#### [QUOTED TEXT]
Program Proving
If we could prove that programs are correct in
the same way that we prove a theorem in algebra or geometry,
then that modern excuse for all problems:
"It was an error in our computer!"
would have to be consigned to the scrap-heap.
Unfortunately, although considerable progress has been made
in the area of formal methods -
strategies for designing programs which are
correct by construction
ie they were constructed from the
problem specification in a way that guarantees that the
final program is correct,
these methods are still time-consuming and labour-intensive
(and therefore costly), and, because they are carried out by
humans, still subject to the same errors that programmers
make.
As a consequence,
although they can be usefully and economically applied
in a widening area as techniques (and particularly support
tools) improve,
we mostly rely on testing programs after they are written
in order to determine whether they are reliable and robust.
How do we test a program?
Our experience with the first assignment has already taught us
one way not to test programs!
Don't rely on random test data input by a user!
The reason for this is very clear and simple:
a user inputting test data may neglect to enter data which
corresponds to some very important case
(eg the case where we don't have sufficient funds in
our bank account to cover a withdrawal).

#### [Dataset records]
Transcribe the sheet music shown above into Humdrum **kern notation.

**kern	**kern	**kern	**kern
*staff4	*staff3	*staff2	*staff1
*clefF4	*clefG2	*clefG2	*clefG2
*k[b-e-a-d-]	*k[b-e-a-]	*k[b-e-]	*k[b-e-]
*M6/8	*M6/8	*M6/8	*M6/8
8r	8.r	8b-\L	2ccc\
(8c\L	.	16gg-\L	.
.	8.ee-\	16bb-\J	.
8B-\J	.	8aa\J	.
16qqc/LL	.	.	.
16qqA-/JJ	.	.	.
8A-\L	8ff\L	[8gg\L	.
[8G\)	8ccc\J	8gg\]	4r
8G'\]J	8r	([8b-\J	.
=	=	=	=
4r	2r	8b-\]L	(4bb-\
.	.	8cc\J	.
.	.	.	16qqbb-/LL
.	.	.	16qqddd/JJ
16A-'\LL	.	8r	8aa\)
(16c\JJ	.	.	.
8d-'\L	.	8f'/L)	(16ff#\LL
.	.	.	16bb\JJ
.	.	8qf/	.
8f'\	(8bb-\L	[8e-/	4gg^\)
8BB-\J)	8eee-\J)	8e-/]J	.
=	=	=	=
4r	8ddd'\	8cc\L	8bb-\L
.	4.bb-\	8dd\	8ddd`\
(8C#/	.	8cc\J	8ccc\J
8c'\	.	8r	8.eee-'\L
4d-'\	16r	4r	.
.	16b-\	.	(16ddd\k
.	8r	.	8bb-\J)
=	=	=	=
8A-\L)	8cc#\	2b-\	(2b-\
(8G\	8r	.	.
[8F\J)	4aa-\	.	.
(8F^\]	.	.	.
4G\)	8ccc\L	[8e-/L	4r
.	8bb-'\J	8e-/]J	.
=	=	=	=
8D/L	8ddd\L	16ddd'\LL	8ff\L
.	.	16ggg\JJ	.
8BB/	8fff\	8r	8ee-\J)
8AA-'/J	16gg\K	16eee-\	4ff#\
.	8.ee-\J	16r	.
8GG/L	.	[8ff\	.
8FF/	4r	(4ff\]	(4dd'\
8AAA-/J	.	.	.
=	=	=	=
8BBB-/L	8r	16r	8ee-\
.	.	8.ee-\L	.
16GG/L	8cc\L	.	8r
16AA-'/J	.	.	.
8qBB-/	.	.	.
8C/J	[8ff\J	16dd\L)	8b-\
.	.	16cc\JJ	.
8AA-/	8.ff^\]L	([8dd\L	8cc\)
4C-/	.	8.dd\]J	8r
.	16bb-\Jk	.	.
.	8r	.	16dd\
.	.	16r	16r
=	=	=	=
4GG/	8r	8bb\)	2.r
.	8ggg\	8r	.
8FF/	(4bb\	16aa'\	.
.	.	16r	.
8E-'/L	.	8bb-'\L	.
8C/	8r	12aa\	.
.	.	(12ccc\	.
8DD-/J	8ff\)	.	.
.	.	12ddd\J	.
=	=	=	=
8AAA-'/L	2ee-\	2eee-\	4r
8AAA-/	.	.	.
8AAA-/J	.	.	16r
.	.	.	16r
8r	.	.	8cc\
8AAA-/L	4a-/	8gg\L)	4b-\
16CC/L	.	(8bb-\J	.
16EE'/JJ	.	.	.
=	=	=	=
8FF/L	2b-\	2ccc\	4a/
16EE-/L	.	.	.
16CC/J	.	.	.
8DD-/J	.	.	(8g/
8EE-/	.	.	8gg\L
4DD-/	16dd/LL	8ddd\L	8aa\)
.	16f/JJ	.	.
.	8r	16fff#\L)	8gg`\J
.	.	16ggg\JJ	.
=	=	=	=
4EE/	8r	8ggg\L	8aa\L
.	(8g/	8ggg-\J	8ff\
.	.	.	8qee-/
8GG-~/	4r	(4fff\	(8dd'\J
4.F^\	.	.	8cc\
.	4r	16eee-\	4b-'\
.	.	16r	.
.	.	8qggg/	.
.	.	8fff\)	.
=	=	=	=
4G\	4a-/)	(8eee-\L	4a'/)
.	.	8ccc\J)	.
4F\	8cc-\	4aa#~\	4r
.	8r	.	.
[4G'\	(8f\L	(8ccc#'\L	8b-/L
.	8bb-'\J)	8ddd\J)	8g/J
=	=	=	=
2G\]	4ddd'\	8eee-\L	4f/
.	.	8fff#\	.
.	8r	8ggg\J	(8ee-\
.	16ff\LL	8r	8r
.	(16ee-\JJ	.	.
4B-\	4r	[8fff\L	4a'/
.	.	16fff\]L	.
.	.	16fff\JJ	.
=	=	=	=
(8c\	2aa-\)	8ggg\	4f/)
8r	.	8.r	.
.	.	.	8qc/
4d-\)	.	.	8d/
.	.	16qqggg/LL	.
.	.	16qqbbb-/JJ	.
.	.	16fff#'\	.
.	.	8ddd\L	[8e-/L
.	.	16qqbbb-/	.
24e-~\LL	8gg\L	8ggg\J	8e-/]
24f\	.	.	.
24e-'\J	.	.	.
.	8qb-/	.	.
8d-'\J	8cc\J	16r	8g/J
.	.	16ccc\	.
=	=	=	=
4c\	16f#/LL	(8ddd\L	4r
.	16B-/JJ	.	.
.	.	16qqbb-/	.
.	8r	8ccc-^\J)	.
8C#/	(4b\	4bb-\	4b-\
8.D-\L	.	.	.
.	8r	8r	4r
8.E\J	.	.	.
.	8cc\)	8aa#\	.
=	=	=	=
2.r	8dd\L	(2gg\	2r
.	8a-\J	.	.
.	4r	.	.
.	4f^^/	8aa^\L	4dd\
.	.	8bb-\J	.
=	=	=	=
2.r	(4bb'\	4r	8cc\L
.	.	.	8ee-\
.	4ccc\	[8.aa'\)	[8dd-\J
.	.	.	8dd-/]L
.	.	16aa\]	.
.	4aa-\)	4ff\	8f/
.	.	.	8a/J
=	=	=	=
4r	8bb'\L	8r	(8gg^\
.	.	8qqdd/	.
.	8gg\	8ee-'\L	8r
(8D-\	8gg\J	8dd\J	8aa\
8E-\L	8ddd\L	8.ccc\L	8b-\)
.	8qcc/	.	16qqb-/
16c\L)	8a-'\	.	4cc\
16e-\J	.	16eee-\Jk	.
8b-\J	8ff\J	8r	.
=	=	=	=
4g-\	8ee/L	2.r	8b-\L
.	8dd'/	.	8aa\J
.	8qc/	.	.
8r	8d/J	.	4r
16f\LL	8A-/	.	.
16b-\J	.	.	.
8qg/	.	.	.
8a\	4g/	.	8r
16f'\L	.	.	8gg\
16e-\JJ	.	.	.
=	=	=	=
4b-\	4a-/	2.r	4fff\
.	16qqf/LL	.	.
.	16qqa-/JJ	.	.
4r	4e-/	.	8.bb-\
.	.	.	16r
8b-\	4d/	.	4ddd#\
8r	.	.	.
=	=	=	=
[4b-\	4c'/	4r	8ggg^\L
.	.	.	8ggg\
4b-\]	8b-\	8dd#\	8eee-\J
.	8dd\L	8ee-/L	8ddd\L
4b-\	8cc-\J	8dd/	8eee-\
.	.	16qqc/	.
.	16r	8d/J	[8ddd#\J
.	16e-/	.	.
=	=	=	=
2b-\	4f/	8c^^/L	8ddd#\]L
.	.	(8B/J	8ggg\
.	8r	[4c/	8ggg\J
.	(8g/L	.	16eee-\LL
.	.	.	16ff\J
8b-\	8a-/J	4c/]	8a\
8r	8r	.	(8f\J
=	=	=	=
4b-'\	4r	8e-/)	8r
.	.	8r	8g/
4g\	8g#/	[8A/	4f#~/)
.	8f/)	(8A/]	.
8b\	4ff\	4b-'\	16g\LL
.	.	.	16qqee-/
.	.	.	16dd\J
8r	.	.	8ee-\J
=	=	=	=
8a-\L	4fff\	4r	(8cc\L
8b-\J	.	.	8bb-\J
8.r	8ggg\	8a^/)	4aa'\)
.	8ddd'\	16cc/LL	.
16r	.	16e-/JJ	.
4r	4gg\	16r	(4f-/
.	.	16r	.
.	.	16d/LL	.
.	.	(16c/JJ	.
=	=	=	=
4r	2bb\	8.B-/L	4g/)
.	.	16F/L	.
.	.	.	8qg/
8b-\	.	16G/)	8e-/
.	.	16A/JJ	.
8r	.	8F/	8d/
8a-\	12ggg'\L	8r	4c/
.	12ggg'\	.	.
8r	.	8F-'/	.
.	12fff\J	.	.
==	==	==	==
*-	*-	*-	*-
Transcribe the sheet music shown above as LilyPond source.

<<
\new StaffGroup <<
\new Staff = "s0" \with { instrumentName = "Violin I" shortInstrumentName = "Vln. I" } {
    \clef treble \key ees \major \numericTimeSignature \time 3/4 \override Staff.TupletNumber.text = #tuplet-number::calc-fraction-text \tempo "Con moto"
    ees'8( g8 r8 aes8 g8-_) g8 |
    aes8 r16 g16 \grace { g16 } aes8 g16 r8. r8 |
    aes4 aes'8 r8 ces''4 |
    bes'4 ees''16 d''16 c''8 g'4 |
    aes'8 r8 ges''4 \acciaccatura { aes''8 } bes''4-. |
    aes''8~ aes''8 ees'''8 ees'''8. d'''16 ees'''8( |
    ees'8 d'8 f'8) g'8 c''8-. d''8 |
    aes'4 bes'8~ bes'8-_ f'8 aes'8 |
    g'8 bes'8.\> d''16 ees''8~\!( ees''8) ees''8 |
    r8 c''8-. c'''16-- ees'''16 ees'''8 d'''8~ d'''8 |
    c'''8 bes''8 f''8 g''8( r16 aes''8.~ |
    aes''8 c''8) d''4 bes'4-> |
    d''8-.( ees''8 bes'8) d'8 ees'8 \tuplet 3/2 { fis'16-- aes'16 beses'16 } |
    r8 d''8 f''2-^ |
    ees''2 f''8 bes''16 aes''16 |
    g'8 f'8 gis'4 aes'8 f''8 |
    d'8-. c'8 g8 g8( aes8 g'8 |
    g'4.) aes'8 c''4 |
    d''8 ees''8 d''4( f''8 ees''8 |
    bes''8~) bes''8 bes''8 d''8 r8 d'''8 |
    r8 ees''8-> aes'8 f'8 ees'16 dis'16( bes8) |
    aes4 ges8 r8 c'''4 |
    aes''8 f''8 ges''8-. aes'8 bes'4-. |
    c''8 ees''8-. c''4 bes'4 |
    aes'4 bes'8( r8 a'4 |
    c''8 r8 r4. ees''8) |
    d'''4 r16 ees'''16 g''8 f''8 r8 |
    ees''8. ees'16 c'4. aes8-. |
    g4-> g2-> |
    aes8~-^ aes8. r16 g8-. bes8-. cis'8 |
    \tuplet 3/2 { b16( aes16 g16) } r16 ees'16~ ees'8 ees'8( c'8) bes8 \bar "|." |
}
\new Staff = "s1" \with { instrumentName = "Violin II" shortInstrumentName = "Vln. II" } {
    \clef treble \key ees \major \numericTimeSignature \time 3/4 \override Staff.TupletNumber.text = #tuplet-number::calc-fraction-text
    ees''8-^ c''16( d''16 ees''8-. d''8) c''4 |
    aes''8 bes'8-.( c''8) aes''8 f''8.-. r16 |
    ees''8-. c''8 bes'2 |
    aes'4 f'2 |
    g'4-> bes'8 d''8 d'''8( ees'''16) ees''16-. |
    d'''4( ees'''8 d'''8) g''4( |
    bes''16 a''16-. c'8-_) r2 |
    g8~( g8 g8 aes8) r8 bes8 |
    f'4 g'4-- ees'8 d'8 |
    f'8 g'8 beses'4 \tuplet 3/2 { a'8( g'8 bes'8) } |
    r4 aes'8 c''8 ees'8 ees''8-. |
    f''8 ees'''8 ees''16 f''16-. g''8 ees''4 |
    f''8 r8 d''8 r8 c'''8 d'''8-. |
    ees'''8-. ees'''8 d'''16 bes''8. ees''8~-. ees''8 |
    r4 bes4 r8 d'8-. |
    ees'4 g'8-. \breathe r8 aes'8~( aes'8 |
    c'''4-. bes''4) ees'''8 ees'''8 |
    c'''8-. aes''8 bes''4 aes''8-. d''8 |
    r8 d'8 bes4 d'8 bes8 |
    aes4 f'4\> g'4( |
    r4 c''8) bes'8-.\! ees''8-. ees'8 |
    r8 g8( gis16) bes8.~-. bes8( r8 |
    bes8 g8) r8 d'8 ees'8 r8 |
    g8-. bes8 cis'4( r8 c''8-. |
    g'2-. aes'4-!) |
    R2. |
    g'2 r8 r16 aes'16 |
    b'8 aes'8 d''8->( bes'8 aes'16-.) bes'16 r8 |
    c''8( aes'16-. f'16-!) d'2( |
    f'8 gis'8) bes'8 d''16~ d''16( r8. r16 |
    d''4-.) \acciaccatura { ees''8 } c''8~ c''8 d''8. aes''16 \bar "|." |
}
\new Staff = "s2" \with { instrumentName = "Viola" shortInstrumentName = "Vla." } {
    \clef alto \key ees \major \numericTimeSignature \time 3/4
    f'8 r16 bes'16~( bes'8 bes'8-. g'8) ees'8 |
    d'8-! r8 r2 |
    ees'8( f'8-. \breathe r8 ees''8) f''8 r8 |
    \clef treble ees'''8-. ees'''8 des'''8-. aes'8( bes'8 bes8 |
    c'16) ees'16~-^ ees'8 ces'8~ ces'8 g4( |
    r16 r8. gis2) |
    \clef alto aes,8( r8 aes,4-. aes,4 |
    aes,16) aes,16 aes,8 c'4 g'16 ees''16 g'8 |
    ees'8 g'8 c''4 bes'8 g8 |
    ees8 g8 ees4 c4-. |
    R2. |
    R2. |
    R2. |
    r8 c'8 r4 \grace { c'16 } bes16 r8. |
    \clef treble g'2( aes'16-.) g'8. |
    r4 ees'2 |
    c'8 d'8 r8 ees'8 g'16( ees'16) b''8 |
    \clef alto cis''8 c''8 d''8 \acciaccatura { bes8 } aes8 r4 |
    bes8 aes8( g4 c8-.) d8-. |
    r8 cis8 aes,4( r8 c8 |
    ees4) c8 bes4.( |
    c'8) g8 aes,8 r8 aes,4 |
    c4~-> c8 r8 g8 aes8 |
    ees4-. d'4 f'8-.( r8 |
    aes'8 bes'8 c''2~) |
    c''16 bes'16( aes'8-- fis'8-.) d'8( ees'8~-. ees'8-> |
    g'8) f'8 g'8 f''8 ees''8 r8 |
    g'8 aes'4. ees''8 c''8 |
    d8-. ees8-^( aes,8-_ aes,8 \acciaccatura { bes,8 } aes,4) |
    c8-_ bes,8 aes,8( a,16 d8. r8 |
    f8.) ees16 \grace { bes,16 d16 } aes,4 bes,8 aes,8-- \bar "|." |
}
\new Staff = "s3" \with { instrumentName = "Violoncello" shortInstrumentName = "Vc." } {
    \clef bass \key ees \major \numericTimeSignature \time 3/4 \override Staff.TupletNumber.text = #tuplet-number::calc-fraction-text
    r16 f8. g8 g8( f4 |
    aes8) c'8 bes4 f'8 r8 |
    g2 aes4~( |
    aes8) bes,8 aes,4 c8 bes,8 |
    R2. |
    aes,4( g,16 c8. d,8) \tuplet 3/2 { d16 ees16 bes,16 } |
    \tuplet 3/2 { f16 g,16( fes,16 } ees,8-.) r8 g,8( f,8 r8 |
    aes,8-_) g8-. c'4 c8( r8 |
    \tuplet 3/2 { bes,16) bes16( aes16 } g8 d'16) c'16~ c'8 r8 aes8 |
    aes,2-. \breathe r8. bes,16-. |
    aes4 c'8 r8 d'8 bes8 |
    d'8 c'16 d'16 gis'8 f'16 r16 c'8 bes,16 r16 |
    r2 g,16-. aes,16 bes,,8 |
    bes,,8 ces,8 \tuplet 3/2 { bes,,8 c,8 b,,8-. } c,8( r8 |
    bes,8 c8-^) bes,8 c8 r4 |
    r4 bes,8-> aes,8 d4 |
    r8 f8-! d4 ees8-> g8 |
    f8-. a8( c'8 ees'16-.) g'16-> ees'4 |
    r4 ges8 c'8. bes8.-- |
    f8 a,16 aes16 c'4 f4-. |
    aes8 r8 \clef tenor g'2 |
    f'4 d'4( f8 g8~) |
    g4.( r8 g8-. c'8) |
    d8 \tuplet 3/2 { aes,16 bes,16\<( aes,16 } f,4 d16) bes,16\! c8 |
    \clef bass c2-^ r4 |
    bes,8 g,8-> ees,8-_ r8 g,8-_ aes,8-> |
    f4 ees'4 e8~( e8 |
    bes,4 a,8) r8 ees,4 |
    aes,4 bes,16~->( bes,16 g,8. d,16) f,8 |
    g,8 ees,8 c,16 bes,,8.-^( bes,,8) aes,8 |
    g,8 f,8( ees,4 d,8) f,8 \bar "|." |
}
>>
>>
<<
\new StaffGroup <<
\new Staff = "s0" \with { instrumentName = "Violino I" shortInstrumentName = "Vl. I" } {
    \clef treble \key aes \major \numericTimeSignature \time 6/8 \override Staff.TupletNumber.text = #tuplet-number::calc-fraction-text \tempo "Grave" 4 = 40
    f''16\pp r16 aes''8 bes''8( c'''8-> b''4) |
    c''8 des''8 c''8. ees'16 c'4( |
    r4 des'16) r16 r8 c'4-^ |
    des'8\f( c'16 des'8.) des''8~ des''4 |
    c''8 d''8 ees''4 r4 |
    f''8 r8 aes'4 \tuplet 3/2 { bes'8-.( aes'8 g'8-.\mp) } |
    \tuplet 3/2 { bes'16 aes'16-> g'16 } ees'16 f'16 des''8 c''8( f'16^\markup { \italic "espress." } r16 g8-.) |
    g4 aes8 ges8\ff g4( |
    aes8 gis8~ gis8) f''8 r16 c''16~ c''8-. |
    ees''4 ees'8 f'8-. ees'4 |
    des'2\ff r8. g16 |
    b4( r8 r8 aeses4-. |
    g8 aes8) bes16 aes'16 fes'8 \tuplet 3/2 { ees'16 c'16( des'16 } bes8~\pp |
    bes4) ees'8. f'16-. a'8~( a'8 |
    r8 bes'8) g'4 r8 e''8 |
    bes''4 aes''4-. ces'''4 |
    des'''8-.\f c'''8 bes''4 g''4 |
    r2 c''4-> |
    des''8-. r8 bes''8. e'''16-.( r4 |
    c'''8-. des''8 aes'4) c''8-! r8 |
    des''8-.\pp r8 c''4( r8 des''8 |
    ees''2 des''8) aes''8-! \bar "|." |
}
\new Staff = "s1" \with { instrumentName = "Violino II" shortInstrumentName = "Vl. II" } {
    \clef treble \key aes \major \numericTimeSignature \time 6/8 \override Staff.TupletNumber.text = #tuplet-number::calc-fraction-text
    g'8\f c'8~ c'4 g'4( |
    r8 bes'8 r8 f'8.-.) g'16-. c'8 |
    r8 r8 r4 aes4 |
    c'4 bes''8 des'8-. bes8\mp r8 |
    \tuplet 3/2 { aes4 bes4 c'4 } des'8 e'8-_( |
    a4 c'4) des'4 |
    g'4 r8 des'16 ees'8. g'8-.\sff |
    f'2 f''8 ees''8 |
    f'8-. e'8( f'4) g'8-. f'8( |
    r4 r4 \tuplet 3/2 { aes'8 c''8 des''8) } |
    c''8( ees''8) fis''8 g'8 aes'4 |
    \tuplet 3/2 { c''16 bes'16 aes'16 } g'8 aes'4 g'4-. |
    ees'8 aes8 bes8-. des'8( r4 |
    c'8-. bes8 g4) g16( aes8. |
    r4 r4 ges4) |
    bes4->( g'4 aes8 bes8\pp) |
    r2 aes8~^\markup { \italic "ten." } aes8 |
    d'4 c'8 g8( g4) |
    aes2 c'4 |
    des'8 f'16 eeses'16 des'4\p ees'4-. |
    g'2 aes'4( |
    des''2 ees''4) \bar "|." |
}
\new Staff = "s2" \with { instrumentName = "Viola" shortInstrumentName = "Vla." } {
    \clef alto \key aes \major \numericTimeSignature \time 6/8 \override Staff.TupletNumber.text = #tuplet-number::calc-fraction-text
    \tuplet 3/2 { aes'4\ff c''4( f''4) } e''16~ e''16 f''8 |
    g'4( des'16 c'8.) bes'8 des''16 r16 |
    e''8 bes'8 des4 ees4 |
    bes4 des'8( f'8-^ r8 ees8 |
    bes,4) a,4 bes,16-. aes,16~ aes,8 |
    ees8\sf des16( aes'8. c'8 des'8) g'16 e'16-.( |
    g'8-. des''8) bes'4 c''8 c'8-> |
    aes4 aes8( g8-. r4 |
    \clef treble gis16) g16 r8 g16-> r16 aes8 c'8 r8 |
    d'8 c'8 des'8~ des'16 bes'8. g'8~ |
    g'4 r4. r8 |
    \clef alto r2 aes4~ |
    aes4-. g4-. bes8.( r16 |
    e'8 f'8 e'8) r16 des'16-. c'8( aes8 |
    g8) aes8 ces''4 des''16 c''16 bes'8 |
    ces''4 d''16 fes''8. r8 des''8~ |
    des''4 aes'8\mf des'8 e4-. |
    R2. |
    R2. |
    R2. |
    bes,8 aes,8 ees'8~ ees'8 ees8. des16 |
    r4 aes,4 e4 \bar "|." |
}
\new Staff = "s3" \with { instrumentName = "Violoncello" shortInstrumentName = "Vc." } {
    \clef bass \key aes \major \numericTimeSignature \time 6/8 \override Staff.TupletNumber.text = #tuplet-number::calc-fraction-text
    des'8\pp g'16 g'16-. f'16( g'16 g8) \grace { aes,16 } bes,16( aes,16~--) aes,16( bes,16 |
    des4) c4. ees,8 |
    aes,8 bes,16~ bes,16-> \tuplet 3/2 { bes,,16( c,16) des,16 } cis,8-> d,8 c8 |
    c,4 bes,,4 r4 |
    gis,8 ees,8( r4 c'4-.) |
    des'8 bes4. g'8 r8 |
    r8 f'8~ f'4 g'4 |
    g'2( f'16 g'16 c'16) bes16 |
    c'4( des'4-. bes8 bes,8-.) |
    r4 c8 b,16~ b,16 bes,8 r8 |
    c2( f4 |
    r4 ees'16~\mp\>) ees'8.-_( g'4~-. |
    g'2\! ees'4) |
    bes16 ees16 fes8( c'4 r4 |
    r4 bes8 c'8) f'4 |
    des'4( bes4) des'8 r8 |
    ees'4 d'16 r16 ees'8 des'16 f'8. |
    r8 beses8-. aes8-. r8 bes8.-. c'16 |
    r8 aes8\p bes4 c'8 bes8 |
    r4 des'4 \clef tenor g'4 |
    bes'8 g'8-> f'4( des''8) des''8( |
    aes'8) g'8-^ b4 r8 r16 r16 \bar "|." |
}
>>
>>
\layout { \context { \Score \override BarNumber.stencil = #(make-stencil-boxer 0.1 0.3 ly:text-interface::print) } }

#### [REQUIREMENTS]
A - Please rework the program-proving passage by reproducing the stretch from "The reason for" through "cover a withdrawal)." with "withdrawal" changed to "transfer".
B - Carry the program-proving passage forward from the point where it stops.

#### [SOLVED PROBLEMS]
A -
The reason for this is very clear and simple:
a user inputting test data may neglect to enter data which
corresponds to some very important case
(eg the case where we don't have sufficient funds in
our bank account to cover a transfer).

B -
Since a complex program will contain many such distinct cases
which need to be checked as part of the testing process,
then the probability of a tester forgetting a vital case
rises dramatically with the size of the program under test.
Furthermore, every time the program is changed -
whether it be in the initial debugging phase or later
(perhaps months or years later) when it needs maintenance -
all the tests should be re-run to ensure that
a change to fix one problem hasn't inadvertently created
errors elsewhere!
In a complex program with thousands of cases to be tested,
a human tester is simply not going to have time, let alone
the patience, to enter all the test data needed to
perform a thorough test again.
|
"Random" methods for debugging
are not very effective ..
a systematic approach is needed!
|
Test Programs
Thus, in order to ensure that all required tests are carried
out, these tests should be applied mechanically by a program.
Not only does this ensure that no important test is left out,
it is quick and efficient - a few hours of computer time to
run a few million tests is cheap compared with a programmer's
time - or the cost of an error in a production system!
Where does the test data go?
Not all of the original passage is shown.